Directions: One part of the entries below is wanted: the lines from the one containing "575 189 37.00" through the one containing "138 172 35.56". Write those out exactly and nothing else.

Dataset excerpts
* * * *

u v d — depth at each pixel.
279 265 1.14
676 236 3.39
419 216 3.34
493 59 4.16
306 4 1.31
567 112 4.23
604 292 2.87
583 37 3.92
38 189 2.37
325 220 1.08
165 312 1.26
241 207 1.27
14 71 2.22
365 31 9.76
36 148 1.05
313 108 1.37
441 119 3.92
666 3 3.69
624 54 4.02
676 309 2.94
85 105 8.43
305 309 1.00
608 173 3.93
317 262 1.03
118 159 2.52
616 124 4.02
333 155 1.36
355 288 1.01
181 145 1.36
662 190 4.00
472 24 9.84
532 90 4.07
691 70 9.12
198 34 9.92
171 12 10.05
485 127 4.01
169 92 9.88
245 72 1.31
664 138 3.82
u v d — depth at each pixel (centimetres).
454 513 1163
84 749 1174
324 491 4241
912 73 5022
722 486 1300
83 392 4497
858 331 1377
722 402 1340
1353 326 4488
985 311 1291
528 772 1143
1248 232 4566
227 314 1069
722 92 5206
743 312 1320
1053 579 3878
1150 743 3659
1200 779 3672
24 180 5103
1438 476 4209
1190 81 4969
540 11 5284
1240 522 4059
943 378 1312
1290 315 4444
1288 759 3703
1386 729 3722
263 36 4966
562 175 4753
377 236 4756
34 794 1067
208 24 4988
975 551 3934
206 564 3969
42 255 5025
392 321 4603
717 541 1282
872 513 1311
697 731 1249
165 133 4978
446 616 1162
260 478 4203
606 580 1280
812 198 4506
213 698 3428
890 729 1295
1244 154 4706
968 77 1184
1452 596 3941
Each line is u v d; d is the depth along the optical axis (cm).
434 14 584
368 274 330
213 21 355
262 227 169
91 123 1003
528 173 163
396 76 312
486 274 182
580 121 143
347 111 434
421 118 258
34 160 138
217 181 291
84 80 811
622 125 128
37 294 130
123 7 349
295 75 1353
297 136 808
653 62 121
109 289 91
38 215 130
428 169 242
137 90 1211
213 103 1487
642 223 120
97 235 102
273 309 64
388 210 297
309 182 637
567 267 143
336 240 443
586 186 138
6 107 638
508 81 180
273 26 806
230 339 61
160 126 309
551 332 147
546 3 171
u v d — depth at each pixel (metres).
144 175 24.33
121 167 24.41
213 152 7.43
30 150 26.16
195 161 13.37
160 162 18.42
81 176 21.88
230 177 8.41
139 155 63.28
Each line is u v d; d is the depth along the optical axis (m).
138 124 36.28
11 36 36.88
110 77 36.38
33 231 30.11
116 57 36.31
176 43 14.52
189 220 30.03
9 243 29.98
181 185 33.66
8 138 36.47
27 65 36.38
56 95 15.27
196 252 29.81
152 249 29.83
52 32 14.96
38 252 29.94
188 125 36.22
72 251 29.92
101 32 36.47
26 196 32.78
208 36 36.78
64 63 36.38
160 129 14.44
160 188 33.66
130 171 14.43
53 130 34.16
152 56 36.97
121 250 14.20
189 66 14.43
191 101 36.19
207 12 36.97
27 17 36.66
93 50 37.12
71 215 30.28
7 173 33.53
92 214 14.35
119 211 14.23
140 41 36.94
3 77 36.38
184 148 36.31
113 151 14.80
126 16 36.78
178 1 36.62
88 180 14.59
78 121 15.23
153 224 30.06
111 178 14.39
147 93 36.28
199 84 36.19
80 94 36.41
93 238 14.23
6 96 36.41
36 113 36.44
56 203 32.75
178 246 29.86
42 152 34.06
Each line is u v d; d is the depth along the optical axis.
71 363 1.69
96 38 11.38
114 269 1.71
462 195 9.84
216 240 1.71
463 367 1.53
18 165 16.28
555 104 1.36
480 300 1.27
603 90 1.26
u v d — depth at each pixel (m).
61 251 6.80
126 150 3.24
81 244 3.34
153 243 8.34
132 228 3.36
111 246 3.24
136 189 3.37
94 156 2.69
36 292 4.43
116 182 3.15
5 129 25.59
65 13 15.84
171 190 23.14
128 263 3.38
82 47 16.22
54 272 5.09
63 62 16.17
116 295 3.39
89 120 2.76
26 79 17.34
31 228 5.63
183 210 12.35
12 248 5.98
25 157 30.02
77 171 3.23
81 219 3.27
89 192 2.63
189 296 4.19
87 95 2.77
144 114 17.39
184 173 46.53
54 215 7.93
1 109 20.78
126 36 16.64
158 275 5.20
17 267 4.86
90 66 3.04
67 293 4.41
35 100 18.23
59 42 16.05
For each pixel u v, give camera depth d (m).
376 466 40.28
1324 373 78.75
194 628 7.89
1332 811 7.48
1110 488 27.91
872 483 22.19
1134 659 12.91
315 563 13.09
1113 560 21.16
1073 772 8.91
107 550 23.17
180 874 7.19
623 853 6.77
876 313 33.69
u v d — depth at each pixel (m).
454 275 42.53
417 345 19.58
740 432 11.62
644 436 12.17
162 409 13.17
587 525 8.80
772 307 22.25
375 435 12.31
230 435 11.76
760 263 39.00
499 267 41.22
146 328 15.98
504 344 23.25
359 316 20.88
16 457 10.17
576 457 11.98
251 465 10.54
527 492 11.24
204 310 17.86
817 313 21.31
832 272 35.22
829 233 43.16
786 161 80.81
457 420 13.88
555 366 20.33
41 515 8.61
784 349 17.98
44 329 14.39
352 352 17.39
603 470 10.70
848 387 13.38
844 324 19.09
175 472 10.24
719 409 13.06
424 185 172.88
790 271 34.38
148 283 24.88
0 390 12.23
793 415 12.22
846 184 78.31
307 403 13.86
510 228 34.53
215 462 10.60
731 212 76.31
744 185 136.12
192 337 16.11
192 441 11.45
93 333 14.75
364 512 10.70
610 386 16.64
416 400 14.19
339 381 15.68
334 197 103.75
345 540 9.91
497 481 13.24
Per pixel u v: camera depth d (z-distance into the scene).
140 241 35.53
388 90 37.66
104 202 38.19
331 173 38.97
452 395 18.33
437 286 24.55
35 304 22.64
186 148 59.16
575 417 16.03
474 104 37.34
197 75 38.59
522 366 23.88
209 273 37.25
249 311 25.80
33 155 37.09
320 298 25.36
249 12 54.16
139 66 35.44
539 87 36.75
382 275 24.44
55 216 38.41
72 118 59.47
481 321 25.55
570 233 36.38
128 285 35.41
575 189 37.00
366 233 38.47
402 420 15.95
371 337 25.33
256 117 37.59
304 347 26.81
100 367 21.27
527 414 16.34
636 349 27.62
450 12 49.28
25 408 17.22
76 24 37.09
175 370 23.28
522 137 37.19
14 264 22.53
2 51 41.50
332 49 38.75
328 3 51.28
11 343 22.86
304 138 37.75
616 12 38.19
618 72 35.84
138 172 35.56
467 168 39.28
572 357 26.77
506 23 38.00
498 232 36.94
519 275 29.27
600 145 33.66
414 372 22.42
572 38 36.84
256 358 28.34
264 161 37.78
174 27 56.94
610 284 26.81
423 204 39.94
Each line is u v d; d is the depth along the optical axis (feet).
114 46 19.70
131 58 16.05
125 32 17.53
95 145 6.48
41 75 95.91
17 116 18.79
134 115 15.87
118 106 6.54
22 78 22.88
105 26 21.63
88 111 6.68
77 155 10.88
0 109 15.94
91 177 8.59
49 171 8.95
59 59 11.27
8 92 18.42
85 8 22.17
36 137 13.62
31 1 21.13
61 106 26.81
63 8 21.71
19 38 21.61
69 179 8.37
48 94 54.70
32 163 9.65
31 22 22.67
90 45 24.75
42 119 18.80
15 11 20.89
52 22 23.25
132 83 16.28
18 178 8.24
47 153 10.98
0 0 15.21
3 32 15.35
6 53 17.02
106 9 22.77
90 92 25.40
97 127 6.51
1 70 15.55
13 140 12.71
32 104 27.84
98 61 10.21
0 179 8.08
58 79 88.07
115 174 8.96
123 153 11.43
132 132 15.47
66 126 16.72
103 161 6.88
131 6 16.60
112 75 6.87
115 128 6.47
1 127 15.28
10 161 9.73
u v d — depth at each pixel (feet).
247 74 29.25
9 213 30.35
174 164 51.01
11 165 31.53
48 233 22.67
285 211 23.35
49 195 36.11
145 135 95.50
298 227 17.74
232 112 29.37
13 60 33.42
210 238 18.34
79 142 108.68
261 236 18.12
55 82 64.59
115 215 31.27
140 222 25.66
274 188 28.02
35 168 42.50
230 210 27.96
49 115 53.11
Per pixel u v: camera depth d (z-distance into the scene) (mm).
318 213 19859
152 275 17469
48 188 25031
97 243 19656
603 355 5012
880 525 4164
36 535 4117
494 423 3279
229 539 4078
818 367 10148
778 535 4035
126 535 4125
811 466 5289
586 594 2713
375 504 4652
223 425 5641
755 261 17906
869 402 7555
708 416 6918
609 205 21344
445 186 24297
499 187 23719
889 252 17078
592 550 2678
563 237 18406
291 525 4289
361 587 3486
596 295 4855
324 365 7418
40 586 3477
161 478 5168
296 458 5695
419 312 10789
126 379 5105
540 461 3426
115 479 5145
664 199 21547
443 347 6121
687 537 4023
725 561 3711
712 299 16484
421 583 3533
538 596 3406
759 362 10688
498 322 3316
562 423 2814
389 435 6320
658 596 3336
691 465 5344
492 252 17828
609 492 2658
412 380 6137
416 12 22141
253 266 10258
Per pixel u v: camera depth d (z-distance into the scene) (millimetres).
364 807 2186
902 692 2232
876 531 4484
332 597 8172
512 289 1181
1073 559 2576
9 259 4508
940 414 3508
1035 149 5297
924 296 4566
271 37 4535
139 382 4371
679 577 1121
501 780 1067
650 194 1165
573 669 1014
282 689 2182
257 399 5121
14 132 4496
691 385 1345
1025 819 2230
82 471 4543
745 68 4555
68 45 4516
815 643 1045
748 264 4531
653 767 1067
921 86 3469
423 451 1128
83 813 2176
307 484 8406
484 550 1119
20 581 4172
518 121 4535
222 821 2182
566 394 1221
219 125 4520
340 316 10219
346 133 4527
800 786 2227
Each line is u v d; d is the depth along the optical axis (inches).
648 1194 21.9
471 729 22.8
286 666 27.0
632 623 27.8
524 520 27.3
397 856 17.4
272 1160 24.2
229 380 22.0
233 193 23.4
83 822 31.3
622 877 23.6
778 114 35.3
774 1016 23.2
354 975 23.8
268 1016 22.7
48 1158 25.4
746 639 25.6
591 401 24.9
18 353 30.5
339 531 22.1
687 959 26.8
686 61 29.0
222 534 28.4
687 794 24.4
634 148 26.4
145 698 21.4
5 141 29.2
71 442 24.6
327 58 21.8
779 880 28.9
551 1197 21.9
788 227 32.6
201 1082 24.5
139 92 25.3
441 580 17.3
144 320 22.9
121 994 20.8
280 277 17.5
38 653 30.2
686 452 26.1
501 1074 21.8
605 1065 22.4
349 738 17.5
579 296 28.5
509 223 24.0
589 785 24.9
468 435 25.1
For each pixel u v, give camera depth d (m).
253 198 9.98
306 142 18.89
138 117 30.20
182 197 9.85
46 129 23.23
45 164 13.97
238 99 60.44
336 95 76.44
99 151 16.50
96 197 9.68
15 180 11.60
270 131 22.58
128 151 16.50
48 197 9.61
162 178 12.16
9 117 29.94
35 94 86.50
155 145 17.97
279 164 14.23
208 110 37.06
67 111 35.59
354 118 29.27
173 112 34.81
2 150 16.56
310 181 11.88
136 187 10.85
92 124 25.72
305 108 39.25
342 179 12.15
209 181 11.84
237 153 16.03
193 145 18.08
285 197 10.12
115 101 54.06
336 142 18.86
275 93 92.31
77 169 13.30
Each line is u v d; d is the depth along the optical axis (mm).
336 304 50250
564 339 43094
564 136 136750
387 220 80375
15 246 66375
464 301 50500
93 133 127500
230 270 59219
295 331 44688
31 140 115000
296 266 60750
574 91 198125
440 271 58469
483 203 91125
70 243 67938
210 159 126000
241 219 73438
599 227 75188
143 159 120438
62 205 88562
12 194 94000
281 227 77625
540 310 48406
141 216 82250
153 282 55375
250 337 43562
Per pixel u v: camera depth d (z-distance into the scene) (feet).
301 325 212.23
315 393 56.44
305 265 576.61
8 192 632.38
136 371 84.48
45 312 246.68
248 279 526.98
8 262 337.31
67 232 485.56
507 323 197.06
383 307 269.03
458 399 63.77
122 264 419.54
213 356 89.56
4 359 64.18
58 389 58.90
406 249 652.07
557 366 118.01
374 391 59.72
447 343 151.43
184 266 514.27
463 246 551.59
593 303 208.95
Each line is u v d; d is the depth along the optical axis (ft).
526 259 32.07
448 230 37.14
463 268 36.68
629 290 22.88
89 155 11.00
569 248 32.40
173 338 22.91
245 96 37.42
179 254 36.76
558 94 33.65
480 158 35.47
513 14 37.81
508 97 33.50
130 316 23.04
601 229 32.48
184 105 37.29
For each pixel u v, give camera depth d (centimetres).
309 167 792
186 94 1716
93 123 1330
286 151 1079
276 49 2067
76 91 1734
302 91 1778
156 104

* * * *

Response:
575 189 37.00
366 233 38.47
402 420 15.95
371 337 25.33
256 117 37.59
304 347 26.81
100 367 21.27
527 414 16.34
636 349 27.62
450 12 49.28
25 408 17.22
76 24 37.09
175 370 23.28
522 137 37.19
14 264 22.53
2 51 41.50
332 49 38.75
328 3 51.28
11 343 22.86
304 138 37.75
616 12 38.19
618 72 35.84
138 172 35.56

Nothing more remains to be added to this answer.